Cho’s investigations have trickled down into mainstream commercial design. A 2005 TV ad for the Audi A6, by French film company Pleix, shows a car exploding into multiple abstract forms, which then flow through an empty cityscape, pausing to spell the company slogan “Vorsprung Durch Technik” (Advancement Through Technology). Made for an international market, the smooth dynamism of the phrase’s execution is even more eloquent than a literal translation.
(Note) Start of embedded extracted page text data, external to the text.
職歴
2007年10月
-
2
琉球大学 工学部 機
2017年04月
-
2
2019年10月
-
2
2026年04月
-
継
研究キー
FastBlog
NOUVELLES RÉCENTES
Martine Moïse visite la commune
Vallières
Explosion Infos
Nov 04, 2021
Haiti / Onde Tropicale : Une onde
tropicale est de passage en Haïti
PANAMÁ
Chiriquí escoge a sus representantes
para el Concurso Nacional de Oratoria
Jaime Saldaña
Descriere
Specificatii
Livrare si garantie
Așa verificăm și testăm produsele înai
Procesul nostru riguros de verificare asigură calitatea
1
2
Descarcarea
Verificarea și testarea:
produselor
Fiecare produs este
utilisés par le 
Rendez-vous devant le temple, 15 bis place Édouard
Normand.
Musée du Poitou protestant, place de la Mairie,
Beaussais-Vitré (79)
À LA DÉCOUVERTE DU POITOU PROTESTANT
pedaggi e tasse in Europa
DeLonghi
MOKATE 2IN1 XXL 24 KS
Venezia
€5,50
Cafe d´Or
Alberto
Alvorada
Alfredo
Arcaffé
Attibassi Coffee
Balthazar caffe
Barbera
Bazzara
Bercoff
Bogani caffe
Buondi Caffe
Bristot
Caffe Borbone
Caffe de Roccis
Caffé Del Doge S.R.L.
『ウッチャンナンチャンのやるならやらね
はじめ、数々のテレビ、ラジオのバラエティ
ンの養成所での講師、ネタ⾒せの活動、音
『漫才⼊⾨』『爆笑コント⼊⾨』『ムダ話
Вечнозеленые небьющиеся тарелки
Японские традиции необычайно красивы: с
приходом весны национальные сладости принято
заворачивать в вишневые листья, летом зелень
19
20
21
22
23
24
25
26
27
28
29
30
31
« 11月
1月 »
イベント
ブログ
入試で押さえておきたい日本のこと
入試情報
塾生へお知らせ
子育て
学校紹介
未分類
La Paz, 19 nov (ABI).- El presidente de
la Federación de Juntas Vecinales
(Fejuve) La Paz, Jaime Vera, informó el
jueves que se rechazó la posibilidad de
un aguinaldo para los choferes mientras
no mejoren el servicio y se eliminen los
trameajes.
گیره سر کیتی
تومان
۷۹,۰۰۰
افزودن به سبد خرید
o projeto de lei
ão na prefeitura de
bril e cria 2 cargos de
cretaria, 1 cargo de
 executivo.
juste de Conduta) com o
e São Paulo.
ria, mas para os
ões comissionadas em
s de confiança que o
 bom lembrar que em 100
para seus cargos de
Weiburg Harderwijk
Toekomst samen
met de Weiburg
Working along similar lines, Matthias Hillner has been exploring the transition between abstraction and legibility in space and time. He believes that much of the commercial work in this field, such as title sequences and “brand stings”—forms built in Flash that swoosh across the screen before coalescing into a logo—betray the medium’s promise. “Too often it’s a gimmick,” he complains. “They don’t challenge the viewer or explore the potential.” In 2004, Hillner proposed a fragmented signage system using his Wireframe typeface for the outer-London borough of Croydon. He abandoned that scheme because it would be “inappropriate to add visual stimulants to an environment which in itself appears overly dense.” Yet he still believes virtual typography has a role to play in busy, unpredictable environments.

 

05_fry.jpg

 

BEN FRY: Still from Tendril (2000), a web browser that constructs typographic sculptures from the text content of web pages.

 


 

Although print and screen remain separate fields, the need for typefaces that move seamlessly between the two media is growing. The London-based firm Hudson-Powell is working on an ambitious, would-be standard software that would create dynamic screen-based type. “We want to make a typeface that works as well spinning on a digital billboard as it does in a printed brochure,” says Luke Powell. During the past three years, the studio has been collaborating with the Processing community on Responsive Type, a set of Futura-based letterforms. Eventually, the group hopes to have an open-source program that can work with more complex typographic configurations.

Meanwhile, Schmidt is working on a program that will create covers for a new series of books being launched this summer by the publisher Faber and Faber. Although each cover is technically the same, no two are alike. The design is merely a set of instructions. The process is similar to Hella Jongerius’s B-set, porcelain plates baked in a kiln that is too hot in traditional terms, turning each into an irregular individual.

Ironically, perhaps the biggest problem facing the field of kinetic typography is a tendency to repeat the experiments of the past. Sequences made in sophisticated software programs often look suspiciously like vamped-up versions of ’50s film titles; forays into responsive type often replicate, in seeming ignorance, the experiments—Tobias Frere-Jones’s self-destructing Reactor font, or Paul Elliman’s photo-booth-based Alphabet—of the early digital days.

But what creators of kinetic typography want most is more time. Perhaps, before this work can become a more meaningful part of the graphic vocabulary, the most pressing need is for clients who will allow these creative programmers the chance to sort out the difference between what can, and what should, be done.